Почему я люблю
«Слова вылетали в мир,
Становясь предметами»
Н. ЗаболоцкийУ меня хронический насморк. С детства я плохо различал запахи, и действовал на меня только сильный одеколон «Шипр» на бабушкином комоде.
Когда мне было года четыре, я прочел самостоятельно свою первую книгу «Чем пахнут ремесла» Джанни Родари. С тех пор я узнал запах свежего хлеба, и даже сапожная вакса мне приятна.
В детстве я часто болел, в детский сад не ходил и живых друзей у меня не было. Зато были книжные. Я очень дружил с Витей Малеевым. И в школе, и дома. И с его другом Шишкиным.
Любил катаевского Петю и до сих пор обожаю Гаврика. Говорят, что Катаев был не очень хороший человек, но я не очень-то этому верю, ведь он родил такого чудного и человечного Гаврика.
Дома я не очень любил читать стихи. Только со сцены. По рассказам мамы, первый раз я это сделал в 3 года в доме отдыха Верхняя Курья на Каме. Мама говорит, что я страшно волновался, хотя прочесть надо было всего четыре строчки:
Говорит пингвин пингвину –
Ты похож на куль с мякиной,
Нет, голубчик, это ложь,
На тебя вот я похож!
Мама рассказывает, что мне долго апплодировали, но я думаю, она мне льстит.
С тех пор я люблю читать вслух. Лежишь на кровати, дома никого нет и декламируешь!
В школе я разлюбил читать и полюбил футбол. А если и читал, то книги про великих футболистов и плакал от счастья вместе с сентиментальным Пеле, забившим очередной победный гол.
Но иногда во мне просыпалась какая-то любовь к литературе. Помню, на уроке литературы я читал знаменитое пушкинское «Няне» и вдруг увидел слезу на лице строгой учительницы Лидии Филипповны.
Возможно, с тех пор для меня понятия поэзия и слеза неразделимы. Та же горькая концентрация чувств, то же очищение и прозрачность.
В детстве я очень много плакал, а теперь мне кажется, что слезы и не только детские – это самая высокая поэзия.
Стихи и слезы и чистота, а все это вместе – любовь. Все стихи мира о любви, но мне ближе всего скупые строки Леонида Мартынова в стихотворении «Первый снег»
Но позвонил он с площади:- Ты спишь?
- Нет, я не сплю.
- Не спишь? А что ты делаешь?
Ответила:
- Люблю!

--*--

**Письменное задание:** Перепишите без изменений фрагмент эссе «Почему я люблю», начиная со слов «С тех пор я люблю» и заканчивая словами «самая высокая поэзия.». Данные, размещённые далее, представляют собой отдельный материал.

--*--

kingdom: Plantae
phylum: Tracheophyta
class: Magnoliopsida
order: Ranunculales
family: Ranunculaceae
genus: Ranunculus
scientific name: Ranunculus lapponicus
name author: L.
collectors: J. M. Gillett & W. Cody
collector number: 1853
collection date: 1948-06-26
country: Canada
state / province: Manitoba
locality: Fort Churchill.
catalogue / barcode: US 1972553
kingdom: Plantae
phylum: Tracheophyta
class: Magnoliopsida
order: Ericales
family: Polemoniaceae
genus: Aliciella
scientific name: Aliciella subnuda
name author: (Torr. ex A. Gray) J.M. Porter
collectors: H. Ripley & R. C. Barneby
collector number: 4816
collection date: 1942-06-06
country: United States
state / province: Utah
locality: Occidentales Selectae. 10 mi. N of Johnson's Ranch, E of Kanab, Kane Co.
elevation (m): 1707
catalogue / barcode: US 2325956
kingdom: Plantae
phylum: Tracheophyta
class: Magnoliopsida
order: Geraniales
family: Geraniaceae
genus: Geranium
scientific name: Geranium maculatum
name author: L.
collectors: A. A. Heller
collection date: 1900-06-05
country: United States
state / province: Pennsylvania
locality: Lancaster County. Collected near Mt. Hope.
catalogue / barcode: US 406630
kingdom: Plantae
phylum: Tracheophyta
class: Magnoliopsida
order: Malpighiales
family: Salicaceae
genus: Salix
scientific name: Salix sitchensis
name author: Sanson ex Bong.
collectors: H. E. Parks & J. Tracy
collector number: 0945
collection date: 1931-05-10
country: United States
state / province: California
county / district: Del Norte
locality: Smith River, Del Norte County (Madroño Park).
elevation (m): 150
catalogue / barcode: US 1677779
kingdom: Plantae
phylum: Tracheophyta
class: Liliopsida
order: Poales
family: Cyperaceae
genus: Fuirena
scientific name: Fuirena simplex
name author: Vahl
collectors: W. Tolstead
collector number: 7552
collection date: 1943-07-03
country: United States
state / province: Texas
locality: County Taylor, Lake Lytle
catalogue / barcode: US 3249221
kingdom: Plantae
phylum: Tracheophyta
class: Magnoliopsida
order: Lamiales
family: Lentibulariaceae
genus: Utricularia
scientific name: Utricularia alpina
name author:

--*--

**Решение задания:**
С тех пор я люблю читать вслух. Лежишь на кровати, дома никого нет и декламируешь!
В школе я разлюбил читать и полюбил футбол. А если и читал, то книги про великих футболистов и плакал от счастья вместе с сентиментальным Пеле, забившим очередной победный гол.
Но иногда во мне просыпалась какая-то любовь к литературе. Помню, на уроке литературы я читал знаменитое пушкинское «Няне» и вдруг увидел слезу на лице строгой учительницы Лидии Филипповны.
Возможно, с тех пор для меня понятия поэзия и слеза неразделимы. Та же горькая концентрация чувств, то же очищение и прозрачность.
В детстве я очень много плакал, а теперь мне кажется, что слезы и не только детские – это самая высокая поэзия.